About full text indexes

Full text indexes contain the information used to find objects, by searching for embedded words or phrases. Full text indexes are also referred to as Verity Collections. Lists of Verity Collections are maintained in Index Areas.

Verity collection
A Verity Collection contains full-text indexing information, and is represented by a VerityCollection object in the object store database, and a set of files in a file system. These files are maintained by the Autonomy software and contain the actual full text information. Each Verity collection is a member of only one index area. The VerityCollection database object also associates this collection with the IndexArea and identifies the type of object being indexed (folder, annotation, and so on.)
Index area
An index area is associated with a particular object store and is represented by an IndexArea object in the object store database. The IndexArea object contains the path name of a file system directory that is used to store the files for the collection. The Content Search Engine queries and updates this directory as new indexable content is added to or removed from an object store.

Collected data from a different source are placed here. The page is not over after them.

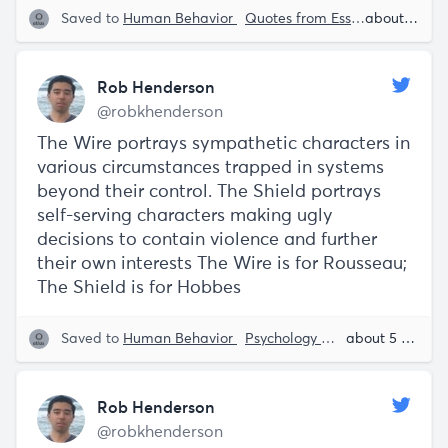
Saved to
Human Behavior
Quotes from Essays
Speech S
about 5 years ago
Rob Henderson
@robkhenderson
The Wire portrays sympathetic characters in
various circumstances trapped in systems
beyond their control. The Shield portrays
self-serving characters making ugly
decisions to contain violence and further
their own interests The Wire is for Rousseau;
The Shield is for Hobbes
Saved to
Human Behavior
Psychology
TV Shows
about 5 years ago
Rob 
Rob Henderson
@robkhenderson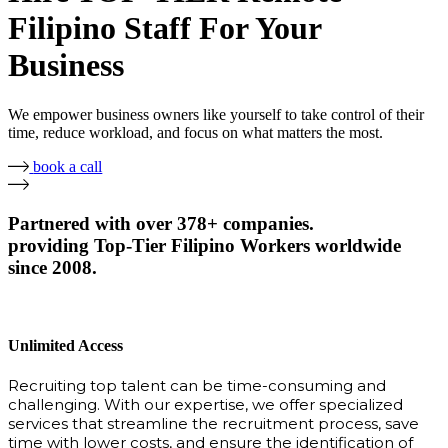
Filipino Staff For Your
Business
We empower business owners like yourself to take control of their
time, reduce workload, and focus on what matters the most.
book a call
Partnered with over 378+ companies.
providing Top-Tier Filipino Workers worldwide
since 2008.
Unlimited Access
Recruiting top talent can be time-consuming and
challenging. With our expertise, we offer specialized
services that streamline the recruitment process, save
time with lower costs, and ensure the identification of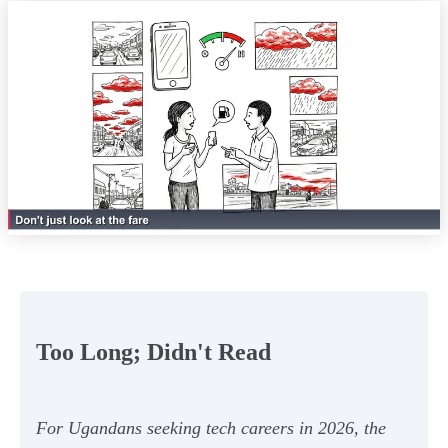
Too Long; Didn't Read
For Ugandans seeking tech careers in 2026, the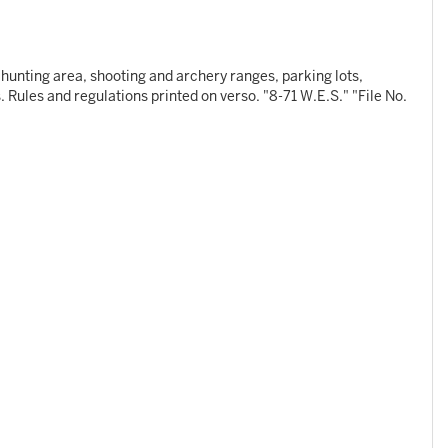
s hunting area, shooting and archery ranges, parking lots,
 Rules and regulations printed on verso. "8-71 W.E.S." "File No.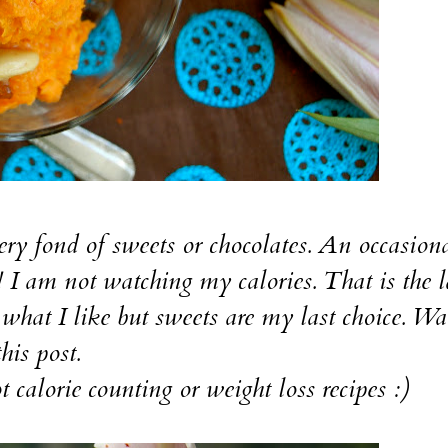
fond of sweets or chocolates. An occasiona
! I am not watching my calories. That is the l
t what I like but sweets are my last choice. Wa
his post.
orie counting or weight loss recipes :)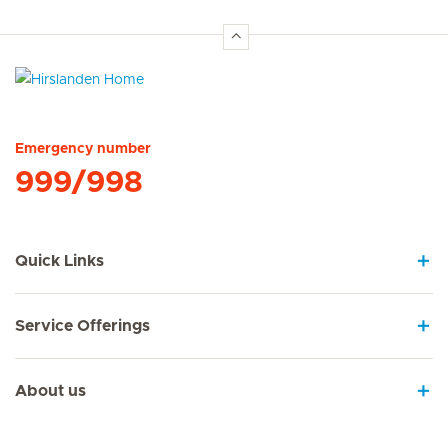
Hirslanden Home
Emergency number
999/998
Quick Links
Service Offerings
About us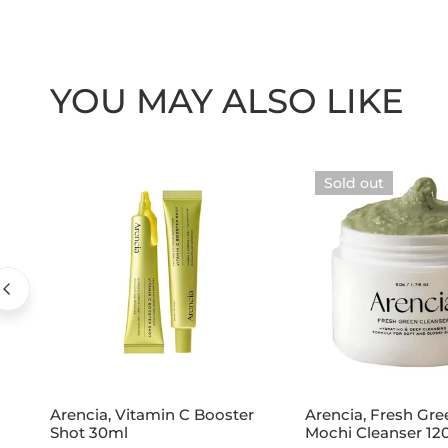
YOU MAY ALSO LIKE
Arencia,
Arencia,
Sold out
Vitamin
Fresh
C
Green
Booster
Rice
Shot
Mochi
30ml
Cleanser
120g
Add to cart
Sold out
Arencia, Vitamin C Booster
Arencia, Fresh Gre
Shot 30ml
Mochi Cleanser 12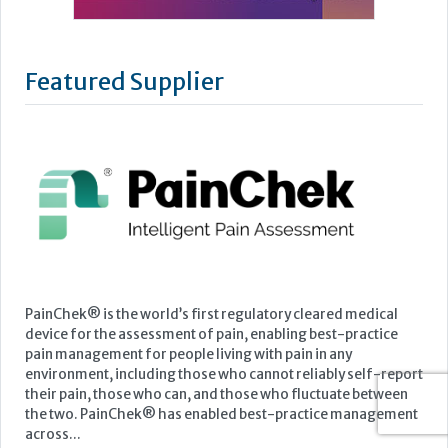
Featured Supplier
PainChek® is the world’s first regulatory cleared medical
device for the assessment of pain, enabling best-practice
pain management for people living with pain in any
environment, including those who cannot reliably self-report
their pain, those who can, and those who fluctuate between
the two. PainChek® has enabled best-practice management
across...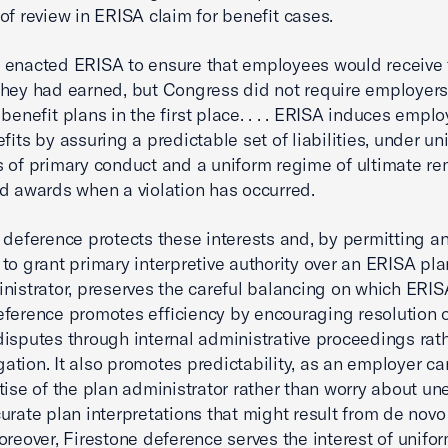
of review in ERISA claim for benefit cases.
enacted ERISA to ensure that employees would receive 
they had earned, but Congress did not require employers
benefit plans in the first place. . . . ERISA induces emplo
fits by assuring a predictable set of liabilities, under un
 of primary conduct and a uniform regime of ultimate re
d awards when a violation has occurred.
 deference protects these interests and, by permitting a
to grant primary interpretive authority over an ERISA pla
nistrator, preserves the careful balancing on which ERIS
ference promotes efficiency by encouraging resolution 
disputes through internal administrative proceedings rat
igation. It also promotes predictability, as an employer ca
tise of the plan administrator rather than worry about u
urate plan interpretations that might result from de novo 
oreover, Firestone deference serves the interest of unifor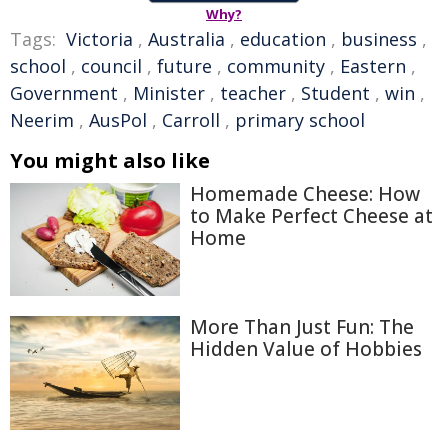
Why?
Tags:
Victoria
,
Australia
,
education
,
business
,
school
,
council
,
future
,
community
,
Eastern
,
Government
,
Minister
,
teacher
,
Student
,
win
,
Neerim
,
AusPol
,
Carroll
,
primary school
You might also like
Homemade Cheese: How
to Make Perfect Cheese at
Home
More Than Just Fun: The
Hidden Value of Hobbies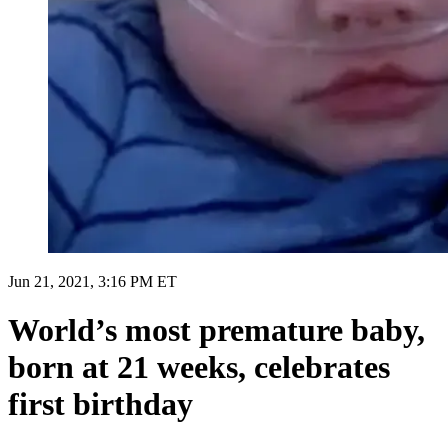
Jun 21, 2021, 3:16 PM ET
World’s most premature baby,
born at 21 weeks, celebrates
first birthday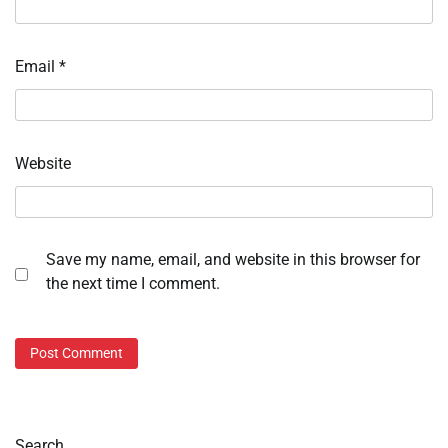
Email
*
Website
Save my name, email, and website in this browser for
the next time I comment.
Search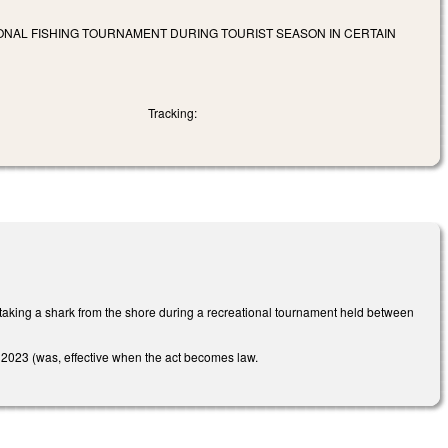
IONAL FISHING TOURNAMENT DURING TOURIST SEASON IN CERTAIN
Tracking:
aking a shark from the shore during a recreational tournament held between
 1, 2023 (was, effective when the act becomes law.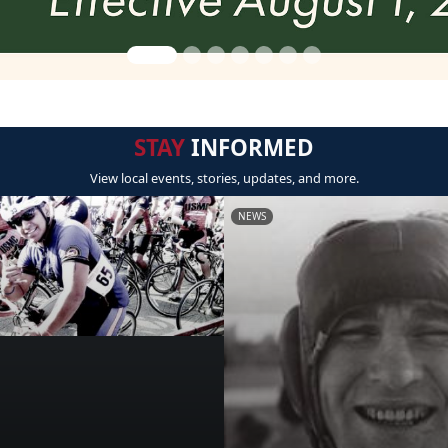
STAY
INFORMED
View local events, stories, updates, and more.
NEWS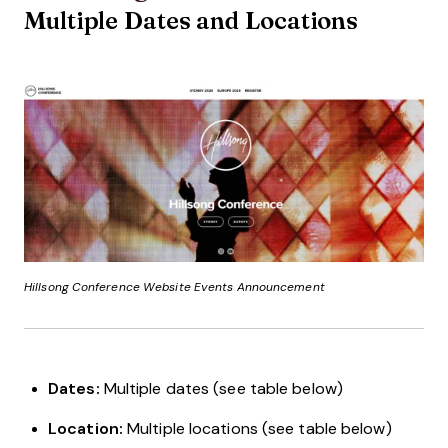
Multiple Dates and Locations
Hillsong Conference Website Events Announcement
Dates:
Multiple dates (see table below)
Location:
Multiple locations (see table below)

Multiple index areas can be used to hold data for a single object store, but each index area can only hold data for one object store. Since an index area can have only one file system directory, multiple index areas are used for a single object store to spread the full-text indexing information across multiple file systems, either for geographic location or scalability purposes.

NOTE   If you have multiple index areas configured in an Object Store, to optimize performance, CE determines which index area to write the full text indexing information to, based on the following rules.

1. The Index Area on the same site as the Virtual Server.
2. The Index Area on the same site as the Object Store.
3. The Index Area on the same site as the Storage Area.

The status of an index area is either Open (accepting new indexing information), or Closed, Standby, or Full (not accepting new indexing information ). An index area can be created in "standby" mode, and will then be set to Open when the server accesses the index. Autonomy specific parameters that describe properties of the index area are also stored in the index area, such as: Autonomy Collections, Autonomy Search Servers, and Maximum Number of Collections.
Verity collection size
A single Verity Collection can store up to 8 million entries. An entry is put into a Verity Collection for each content element, plus an additional entry is put into the Verity Collection for all the CBR enabled string properties of an object (Document, Custom Object, and so on.) Each object store can have an unlimited number of Verity Collections, associated with an unlimited number of IndexAreas. The Verity Collections are created automatically as needed when new data is full text indexed.

You can reduce the index size by using a stop word list. Words included in this list are not indexed. Default stop word lists are provided with the content search engine. You can modify the excluded word list to match your site's needs.